I think, we have been very, very getting, positive reception from our customers or the years in terms of the impact and how do we find a solution, in a win-win way so that it does not, pinch not only us, but also our tier 2 and tier 3 because we know the automotive supply chain is very, very closely knitted, and nobody has those kind of margins to absorb the inflationary pressures which we have seen immediately after the geopolitical issues.
In terms of going deeper with the customers, yes, we are going deeper with the customers and also new customers, as I shared, is some of the specifically the new EV customers, we have onboarded and we have got new growth. In fact, some of the new products which we have not been servicing them, we have got there. I would not like to name the customers. That's not been our policy. Yes, there is a mix of both going deeper as well and onboarding new customers as well.
Okay. Thank you so much.
Thanks, Nishit.
Thank you. Ladies and gentlemen, due to time constraint, we will take the last question for today from the line of Neel Shah from Purnartha Investment Advisors. Please go ahead.

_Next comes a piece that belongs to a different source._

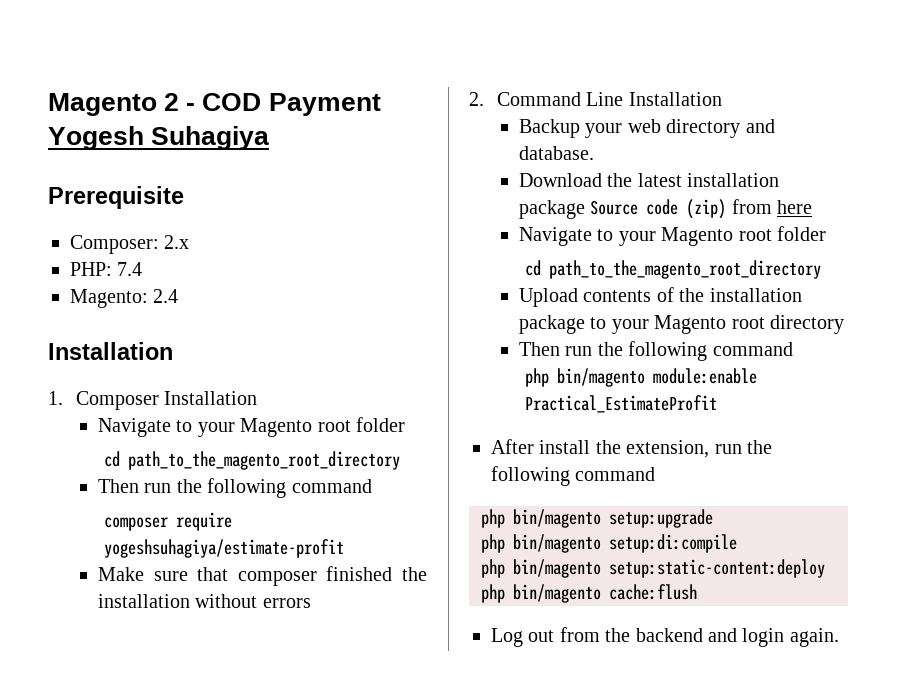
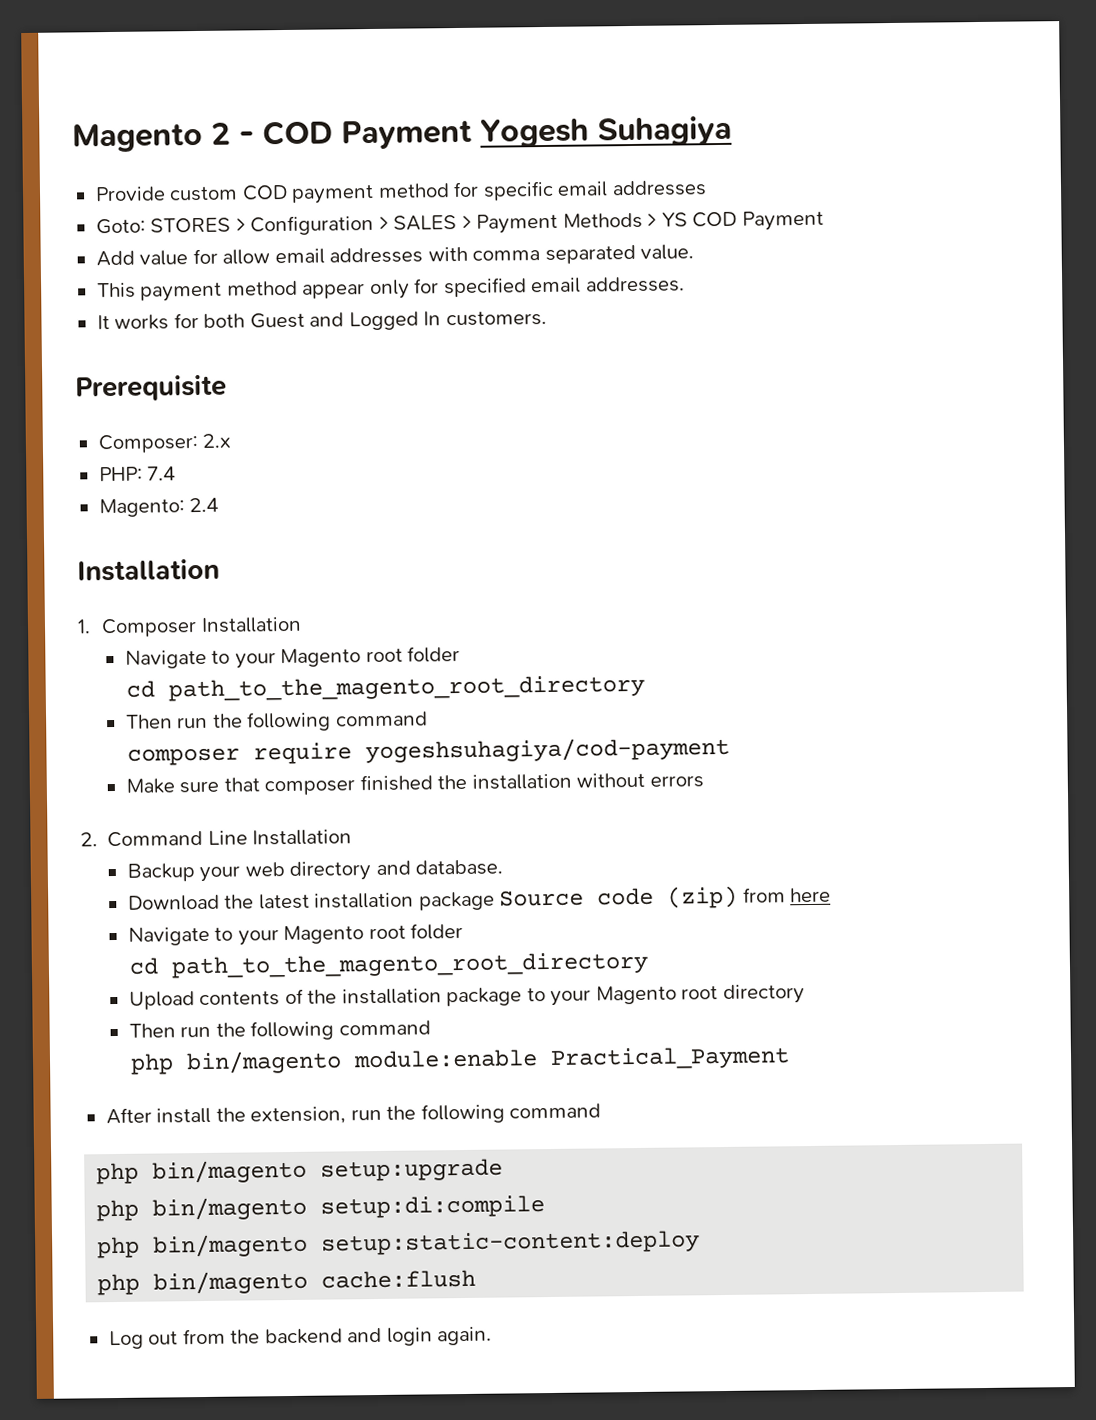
(270, 138) none -> [94,180,707,204] [95,210,824,236] [95,244,695,267] [96,276,685,302] [96,310,547,331] // Provide custom COD payment method for specific email addresses // Goto: STORES > Configuration > SALES > Payment Methods > YS COD Payment // Add value for allow email addresses with comma separated value. // This payment method appear only for specified email addresses. // It works for both Guest and Logged In customers.
[104,539,345,558] yogeshsuhagiya/estimate-profit -> [365,736,731,764] yogeshsuhagiya/cod-payment
[525,395,718,413] Practical_EstimateProfit -> [550,1046,791,1070] Practical_Payment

Hello. Yeah, thank you for this opportunity. I would just like you to shed some light on the INR 2,500 crore fundraising that you have announced.
Neel, if that's the only question, I am assuming this is only a enabling resolution we take every year. Even last year, we have done it. This is a mix of all the instruments. It is not necessarily equity. It also covers NCDs and some other borrowings. This is primarily to get in-principle approval from our shareholders. If there is any specific fundraise plan, we will definitely have a separate communication to you. As of now there is no plan and this is more of a enabling resolution. If you see, every year for past few years we have been taking this resolution.
Okay. Thank you.
Thank you.
Thank you. As that was the last question for today, I now hand the conference over to the management for closing comments. Thank you and over to you, sir.
Yeah, thank you. I would like to thank everyone for joining the call. I hope we have been able to respond to most of your queries adequately. For any further information, we request you to please do get in touch with us directly. Thank you.
Thank you, members of the management. On behalf of Uno Minda Limited, that concludes this conference. We thank you for joining us and you may now disconnect your lines. Thank you.